START

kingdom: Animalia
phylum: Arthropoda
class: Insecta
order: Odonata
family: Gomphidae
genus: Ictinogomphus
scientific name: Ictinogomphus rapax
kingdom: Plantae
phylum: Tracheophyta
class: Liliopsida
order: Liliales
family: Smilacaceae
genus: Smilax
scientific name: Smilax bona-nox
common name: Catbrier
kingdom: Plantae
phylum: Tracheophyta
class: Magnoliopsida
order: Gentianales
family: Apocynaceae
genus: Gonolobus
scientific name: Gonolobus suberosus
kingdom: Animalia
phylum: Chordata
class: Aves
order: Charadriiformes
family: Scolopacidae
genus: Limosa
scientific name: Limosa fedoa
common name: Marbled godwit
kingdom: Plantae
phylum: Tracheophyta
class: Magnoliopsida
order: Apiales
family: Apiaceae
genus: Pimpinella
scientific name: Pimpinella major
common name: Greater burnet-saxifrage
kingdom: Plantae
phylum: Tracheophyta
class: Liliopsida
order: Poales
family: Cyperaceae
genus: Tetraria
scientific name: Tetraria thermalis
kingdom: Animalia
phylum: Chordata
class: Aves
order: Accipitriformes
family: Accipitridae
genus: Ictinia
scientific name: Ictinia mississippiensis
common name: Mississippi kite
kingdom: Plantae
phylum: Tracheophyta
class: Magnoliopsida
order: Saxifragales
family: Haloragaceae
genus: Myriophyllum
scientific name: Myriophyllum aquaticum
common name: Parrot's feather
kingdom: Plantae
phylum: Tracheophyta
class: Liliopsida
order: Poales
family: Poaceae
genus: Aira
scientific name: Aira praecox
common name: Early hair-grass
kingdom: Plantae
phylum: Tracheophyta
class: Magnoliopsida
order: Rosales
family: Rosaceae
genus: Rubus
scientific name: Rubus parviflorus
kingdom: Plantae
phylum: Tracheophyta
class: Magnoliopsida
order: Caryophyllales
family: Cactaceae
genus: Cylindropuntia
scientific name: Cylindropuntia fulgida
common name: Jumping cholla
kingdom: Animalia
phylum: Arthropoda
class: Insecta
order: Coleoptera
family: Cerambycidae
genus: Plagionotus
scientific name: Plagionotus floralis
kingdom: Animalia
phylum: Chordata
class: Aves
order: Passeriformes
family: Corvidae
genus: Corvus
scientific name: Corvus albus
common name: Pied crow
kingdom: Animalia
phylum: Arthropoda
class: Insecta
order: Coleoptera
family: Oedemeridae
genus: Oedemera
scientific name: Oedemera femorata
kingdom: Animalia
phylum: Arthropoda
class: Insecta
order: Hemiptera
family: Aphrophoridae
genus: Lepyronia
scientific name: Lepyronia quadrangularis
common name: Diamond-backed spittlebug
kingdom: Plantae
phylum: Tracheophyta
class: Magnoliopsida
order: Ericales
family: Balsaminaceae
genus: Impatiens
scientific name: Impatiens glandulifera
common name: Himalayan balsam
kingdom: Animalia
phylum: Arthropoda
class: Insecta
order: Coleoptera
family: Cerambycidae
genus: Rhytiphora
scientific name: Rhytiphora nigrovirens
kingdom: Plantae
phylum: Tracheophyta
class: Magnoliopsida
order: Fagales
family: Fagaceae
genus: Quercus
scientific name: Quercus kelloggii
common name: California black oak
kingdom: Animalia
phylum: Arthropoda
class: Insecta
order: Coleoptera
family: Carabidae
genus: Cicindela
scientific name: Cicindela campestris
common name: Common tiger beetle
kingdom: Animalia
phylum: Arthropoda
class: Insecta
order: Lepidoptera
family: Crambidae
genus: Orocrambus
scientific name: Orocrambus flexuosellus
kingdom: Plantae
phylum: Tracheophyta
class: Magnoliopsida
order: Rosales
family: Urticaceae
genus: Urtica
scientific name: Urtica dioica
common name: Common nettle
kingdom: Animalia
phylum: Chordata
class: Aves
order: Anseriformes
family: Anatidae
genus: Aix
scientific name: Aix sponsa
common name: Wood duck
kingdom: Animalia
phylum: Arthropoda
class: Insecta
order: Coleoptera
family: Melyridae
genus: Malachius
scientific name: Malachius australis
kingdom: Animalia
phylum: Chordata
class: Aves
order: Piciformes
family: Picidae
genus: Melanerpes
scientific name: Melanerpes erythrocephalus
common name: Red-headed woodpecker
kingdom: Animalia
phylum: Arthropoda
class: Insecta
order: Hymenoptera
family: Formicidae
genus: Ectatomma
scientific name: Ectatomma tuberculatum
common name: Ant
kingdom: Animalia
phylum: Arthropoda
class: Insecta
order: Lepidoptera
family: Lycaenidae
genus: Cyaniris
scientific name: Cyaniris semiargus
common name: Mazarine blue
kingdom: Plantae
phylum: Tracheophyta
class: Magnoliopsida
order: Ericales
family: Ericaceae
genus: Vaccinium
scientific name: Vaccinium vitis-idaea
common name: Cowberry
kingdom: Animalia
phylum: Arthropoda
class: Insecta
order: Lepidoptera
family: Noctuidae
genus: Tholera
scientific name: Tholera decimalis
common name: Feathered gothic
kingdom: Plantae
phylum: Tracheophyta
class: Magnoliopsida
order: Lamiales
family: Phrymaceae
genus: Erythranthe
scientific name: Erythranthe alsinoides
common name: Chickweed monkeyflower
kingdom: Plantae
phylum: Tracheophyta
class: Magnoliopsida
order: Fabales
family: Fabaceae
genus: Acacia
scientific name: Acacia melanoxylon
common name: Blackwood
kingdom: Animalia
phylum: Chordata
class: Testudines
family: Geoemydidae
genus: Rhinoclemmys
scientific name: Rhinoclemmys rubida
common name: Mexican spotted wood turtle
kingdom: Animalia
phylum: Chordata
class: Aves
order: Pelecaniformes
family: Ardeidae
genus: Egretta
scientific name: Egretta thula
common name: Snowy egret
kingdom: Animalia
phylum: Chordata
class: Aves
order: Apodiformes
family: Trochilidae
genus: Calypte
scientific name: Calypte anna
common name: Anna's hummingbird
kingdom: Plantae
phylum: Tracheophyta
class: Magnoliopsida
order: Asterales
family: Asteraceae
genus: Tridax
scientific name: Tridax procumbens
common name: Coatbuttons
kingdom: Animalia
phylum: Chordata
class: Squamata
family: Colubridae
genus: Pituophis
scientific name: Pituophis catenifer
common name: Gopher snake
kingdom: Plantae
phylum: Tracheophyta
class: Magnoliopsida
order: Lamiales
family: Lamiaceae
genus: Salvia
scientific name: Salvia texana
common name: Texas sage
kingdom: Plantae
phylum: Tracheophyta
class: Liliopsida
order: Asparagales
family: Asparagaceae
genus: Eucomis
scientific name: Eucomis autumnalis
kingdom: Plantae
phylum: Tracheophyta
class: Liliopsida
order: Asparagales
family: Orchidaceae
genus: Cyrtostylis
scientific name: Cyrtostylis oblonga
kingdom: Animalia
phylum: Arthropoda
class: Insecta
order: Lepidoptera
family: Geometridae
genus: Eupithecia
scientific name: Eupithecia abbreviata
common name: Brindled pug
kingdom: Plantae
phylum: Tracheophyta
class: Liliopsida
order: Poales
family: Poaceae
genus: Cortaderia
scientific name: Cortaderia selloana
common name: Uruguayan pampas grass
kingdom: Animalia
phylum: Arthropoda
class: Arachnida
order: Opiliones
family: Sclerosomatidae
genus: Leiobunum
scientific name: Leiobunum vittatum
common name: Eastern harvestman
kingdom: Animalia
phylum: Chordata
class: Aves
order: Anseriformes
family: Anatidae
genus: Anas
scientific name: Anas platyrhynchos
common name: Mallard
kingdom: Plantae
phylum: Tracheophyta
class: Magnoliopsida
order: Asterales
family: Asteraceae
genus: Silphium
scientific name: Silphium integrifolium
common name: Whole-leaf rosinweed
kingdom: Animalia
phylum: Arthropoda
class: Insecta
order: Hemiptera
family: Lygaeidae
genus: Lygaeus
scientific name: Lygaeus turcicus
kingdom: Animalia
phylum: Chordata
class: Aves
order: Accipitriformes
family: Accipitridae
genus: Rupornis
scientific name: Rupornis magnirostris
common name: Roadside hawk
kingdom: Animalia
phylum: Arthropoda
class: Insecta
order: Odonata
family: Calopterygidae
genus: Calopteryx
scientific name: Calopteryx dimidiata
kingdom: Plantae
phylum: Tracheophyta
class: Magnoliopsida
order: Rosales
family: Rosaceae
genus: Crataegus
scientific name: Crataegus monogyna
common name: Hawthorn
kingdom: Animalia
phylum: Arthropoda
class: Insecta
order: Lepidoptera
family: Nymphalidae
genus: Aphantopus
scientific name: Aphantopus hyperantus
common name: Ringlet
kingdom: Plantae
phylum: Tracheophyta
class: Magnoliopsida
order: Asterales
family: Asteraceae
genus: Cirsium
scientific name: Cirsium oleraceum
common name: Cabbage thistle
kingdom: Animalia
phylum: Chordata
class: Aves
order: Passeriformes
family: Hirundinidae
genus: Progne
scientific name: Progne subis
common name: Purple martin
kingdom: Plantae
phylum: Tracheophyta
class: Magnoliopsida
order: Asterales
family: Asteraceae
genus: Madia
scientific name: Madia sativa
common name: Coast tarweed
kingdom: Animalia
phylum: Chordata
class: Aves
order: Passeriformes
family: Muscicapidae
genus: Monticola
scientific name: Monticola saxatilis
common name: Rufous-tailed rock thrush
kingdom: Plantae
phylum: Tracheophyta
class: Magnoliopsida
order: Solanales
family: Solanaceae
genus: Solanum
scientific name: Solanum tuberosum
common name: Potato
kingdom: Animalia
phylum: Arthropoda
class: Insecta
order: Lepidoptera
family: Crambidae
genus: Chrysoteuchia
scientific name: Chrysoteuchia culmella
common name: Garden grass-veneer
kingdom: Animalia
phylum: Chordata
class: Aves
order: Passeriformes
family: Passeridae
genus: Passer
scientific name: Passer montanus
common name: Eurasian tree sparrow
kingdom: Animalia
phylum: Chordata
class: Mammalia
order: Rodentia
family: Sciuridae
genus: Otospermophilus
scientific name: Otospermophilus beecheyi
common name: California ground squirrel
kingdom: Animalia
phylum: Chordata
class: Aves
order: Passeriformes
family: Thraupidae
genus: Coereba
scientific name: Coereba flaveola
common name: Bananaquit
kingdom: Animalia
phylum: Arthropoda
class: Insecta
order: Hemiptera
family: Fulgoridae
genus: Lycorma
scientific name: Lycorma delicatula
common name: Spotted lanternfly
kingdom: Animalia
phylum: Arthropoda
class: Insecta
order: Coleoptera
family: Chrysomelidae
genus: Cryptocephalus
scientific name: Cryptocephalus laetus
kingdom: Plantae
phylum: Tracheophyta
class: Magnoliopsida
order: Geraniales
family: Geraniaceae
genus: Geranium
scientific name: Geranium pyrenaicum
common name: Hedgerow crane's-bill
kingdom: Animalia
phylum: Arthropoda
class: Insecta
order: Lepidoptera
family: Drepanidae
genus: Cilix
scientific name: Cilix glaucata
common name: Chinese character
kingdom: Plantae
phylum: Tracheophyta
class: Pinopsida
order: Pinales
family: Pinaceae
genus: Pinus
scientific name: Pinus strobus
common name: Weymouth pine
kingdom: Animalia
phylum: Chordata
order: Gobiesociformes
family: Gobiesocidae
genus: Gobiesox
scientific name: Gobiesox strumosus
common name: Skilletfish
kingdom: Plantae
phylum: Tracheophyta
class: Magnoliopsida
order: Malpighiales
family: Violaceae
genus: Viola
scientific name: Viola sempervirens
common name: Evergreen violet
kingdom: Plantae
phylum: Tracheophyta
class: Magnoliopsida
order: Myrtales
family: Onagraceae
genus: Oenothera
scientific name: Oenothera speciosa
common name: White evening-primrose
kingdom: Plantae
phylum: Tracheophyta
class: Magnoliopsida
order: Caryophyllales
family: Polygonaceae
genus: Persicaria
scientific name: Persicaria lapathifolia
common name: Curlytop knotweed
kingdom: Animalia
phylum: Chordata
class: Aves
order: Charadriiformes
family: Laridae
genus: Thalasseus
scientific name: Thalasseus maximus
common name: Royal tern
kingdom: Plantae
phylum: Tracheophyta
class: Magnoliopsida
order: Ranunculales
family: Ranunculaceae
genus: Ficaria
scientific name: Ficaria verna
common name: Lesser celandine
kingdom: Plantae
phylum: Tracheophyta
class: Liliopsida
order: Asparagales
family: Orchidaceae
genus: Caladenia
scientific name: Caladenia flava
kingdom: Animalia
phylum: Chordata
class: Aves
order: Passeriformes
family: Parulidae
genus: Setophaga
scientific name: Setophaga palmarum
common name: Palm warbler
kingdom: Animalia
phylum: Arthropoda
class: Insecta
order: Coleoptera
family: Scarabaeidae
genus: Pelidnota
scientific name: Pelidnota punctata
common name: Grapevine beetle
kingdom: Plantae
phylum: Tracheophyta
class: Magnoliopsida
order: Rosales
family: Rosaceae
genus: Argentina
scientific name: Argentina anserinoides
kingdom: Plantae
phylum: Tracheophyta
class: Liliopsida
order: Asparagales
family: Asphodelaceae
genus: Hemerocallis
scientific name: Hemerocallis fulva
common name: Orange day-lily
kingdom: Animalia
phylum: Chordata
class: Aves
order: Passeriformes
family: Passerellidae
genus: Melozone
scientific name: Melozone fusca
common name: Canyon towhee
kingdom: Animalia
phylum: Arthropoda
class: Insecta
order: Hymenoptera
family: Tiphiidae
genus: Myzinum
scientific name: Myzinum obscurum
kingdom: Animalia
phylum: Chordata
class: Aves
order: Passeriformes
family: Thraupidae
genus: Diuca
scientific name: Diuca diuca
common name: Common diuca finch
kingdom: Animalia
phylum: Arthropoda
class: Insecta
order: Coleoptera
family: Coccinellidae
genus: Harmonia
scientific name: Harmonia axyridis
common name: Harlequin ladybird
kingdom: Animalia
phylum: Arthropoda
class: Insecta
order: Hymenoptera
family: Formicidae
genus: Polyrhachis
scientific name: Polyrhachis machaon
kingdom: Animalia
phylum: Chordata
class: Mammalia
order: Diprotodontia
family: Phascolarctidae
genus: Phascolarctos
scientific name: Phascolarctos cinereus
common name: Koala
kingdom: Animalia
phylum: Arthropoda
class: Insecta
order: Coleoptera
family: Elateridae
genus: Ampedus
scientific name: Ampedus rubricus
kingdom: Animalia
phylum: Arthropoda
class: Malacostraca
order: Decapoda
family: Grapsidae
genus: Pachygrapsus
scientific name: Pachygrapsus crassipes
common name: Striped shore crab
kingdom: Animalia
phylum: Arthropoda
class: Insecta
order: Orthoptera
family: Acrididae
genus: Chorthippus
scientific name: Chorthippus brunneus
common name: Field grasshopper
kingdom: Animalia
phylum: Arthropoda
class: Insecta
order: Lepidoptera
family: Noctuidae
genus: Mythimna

END

• [AIM OF THE TASK]
Please convert the records above into a JSON list of strings, starting at the first line and ending at the line containing "genus: Ictinia", with both included. Make one string per line, leave out blank lines, and include no other lines.

• [OUTPUT]
[
  "kingdom: Animalia",
  "phylum: Arthropoda",
  "class: Insecta",
  "order: Odonata",
  "family: Gomphidae",
  "genus: Ictinogomphus",
  "scientific name: Ictinogomphus rapax",
  "kingdom: Plantae",
  "phylum: Tracheophyta",
  "class: Liliopsida",
  "order: Liliales",
  "family: Smilacaceae",
  "genus: Smilax",
  "scientific name: Smilax bona-nox",
  "common name: Catbrier",
  "kingdom: Plantae",
  "phylum: Tracheophyta",
  "class: Magnoliopsida",
  "order: Gentianales",
  "family: Apocynaceae",
  "genus: Gonolobus",
  "scientific name: Gonolobus suberosus",
  "kingdom: Animalia",
  "phylum: Chordata",
  "class: Aves",
  "order: Charadriiformes",
  "family: Scolopacidae",
  "genus: Limosa",
  "scientific name: Limosa fedoa",
  "common name: Marbled godwit",
  "kingdom: Plantae",
  "phylum: Tracheophyta",
  "class: Magnoliopsida",
  "order: Apiales",
  "family: Apiaceae",
  "genus: Pimpinella",
  "scientific name: Pimpinella major",
  "common name: Greater burnet-saxifrage",
  "kingdom: Plantae",
  "phylum: Tracheophyta",
  "class: Liliopsida",
  "order: Poales",
  "family: Cyperaceae",
  "genus: Tetraria",
  "scientific name: Tetraria thermalis",
  "kingdom: Animalia",
  "phylum: Chordata",
  "class: Aves",
  "order: Accipitriformes",
  "family: Accipitridae",
  "genus: Ictinia"
]